Compliance (April 2026)

·NIST AI RMF (Govern · Map · Measure · Manage) + Generative AI Profile (NIST AI 600-1, Jul 2024) — 200+ actions across 12 risk areas.
·NIST AI 100-2 E2025 (Mar 2025 final) — adversarial taxonomy (evasion, poisoning, privacy, abuse, GenAI-specific).
·EU AI Act — prohibited-AI bans live since Feb 2025; GPAI obligations Aug 2025; high-risk Aug 2026; embedded-products Aug 2027.
·ISO/IEC 42001:2023 — first certifiable AI Management System Standard; harmonised pathway to EU AI Act compliance.
·MITRE ATLAS — adversarial-threat matrix for ML (TTP catalogue).

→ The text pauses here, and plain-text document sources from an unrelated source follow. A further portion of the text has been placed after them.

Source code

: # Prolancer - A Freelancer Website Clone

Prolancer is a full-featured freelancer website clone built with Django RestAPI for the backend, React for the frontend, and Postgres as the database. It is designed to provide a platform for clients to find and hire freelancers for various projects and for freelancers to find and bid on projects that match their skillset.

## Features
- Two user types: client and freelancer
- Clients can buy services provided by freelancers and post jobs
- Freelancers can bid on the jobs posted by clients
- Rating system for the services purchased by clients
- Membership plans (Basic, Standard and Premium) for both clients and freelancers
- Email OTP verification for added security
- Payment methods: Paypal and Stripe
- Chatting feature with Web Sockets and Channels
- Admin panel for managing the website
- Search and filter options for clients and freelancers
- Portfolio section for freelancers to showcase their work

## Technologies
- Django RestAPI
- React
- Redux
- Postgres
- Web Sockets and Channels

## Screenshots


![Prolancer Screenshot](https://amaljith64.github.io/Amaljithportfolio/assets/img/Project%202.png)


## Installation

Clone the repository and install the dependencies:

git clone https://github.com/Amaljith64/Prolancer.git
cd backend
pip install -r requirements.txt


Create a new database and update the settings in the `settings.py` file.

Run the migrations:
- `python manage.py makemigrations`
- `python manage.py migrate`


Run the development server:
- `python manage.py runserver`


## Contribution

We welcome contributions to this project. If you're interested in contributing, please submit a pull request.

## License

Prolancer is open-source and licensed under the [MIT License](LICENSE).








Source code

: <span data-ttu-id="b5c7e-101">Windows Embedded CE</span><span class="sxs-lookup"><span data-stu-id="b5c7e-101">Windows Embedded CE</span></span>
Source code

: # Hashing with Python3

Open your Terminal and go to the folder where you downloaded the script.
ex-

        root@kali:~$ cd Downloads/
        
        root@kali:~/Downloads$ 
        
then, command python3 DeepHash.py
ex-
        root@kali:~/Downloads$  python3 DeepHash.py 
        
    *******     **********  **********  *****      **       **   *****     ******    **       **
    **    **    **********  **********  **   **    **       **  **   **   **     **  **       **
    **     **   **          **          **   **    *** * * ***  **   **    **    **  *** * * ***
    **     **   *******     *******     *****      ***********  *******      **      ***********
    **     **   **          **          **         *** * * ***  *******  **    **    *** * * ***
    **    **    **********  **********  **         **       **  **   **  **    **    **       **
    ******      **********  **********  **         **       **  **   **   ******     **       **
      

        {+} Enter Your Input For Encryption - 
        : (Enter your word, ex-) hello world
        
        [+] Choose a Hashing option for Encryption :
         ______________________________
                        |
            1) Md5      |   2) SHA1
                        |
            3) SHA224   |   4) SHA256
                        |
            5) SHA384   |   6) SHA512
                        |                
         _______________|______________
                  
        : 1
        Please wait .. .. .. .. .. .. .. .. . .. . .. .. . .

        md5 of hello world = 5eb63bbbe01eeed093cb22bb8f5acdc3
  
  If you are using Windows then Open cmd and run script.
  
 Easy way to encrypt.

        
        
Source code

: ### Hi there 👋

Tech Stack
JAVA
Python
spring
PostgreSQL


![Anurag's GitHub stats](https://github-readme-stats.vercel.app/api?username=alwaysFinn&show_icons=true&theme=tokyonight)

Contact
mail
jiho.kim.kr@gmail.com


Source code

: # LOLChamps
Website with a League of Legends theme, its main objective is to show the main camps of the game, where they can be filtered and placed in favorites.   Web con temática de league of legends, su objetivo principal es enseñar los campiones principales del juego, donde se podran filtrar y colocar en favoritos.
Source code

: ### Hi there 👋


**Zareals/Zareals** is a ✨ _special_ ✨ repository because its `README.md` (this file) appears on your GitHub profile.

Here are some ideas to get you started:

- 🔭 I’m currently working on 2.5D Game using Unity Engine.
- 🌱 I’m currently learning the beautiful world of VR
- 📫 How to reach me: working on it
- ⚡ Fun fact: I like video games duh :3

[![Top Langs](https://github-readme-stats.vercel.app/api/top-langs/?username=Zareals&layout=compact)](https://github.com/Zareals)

CHEATSHEET · 02Incident response · LLM-app playbook

Detection signals

Triage (first 30 minutes)

·Pull the trace_id from the alert; pull all sibling traces from the same user / IP / tenant.
·Reproduce the prompt against your STAGING gateway — confirm it's exploitable.
·Identify the layer that should have caught it (input classifier? spotlight? tool allow-list? output guard?).
·Decide containment: per-tenant block, per-prompt-shape block, full-feature kill switch.
·Document expected blast radius: what data could the agent have exfiltrated / what tool used.

Containment

·Flip the kill switch (env var DISABLE_LLM=1 or feature flag) — never hot-patch a live model integration.
·Rotate any exposed secrets (system-prompt-leaked API keys, DB creds).
·If model-extraction suspected: rotate API key, audit egress, contact vendor.
·If poisoning suspected: snapshot the corpus + index; freeze ingest until validation rerun.

Eradication & recovery

·Land the failing red-team probe as a permanent test in the CI suite (Garak/PyRIT golden).
·Patch the layer (or add a layer) that should have caught it.
·Re-run all OWASP-LLM-Top-10 tests + the new probe.
·Promote behind canary; watch dashboards for ≥ 24h before going to 100%.
·Post-mortem within 5 business days; include MITRE ATLAS technique IDs.

Compliance touchpoints

·EU AI Act Art. 73: serious-incident reporting for high-risk systems within 15 days (immediate widespread infringement: 2 days).
·EU AI Act Art. 12: high-risk AI systems must keep logs enabling post-hoc monitoring — observability is now law.
·GDPR Art. 33: 72h breach notice when personal data is involved.
·NIST AI RMF Manage 4: maintain incident records + lessons learned.
·ISO/IEC 42001 Clause 10.1: nonconformity + corrective action records.
·Sigstore / SLSA: re-attest model artefacts after any incident touching the model supply chain.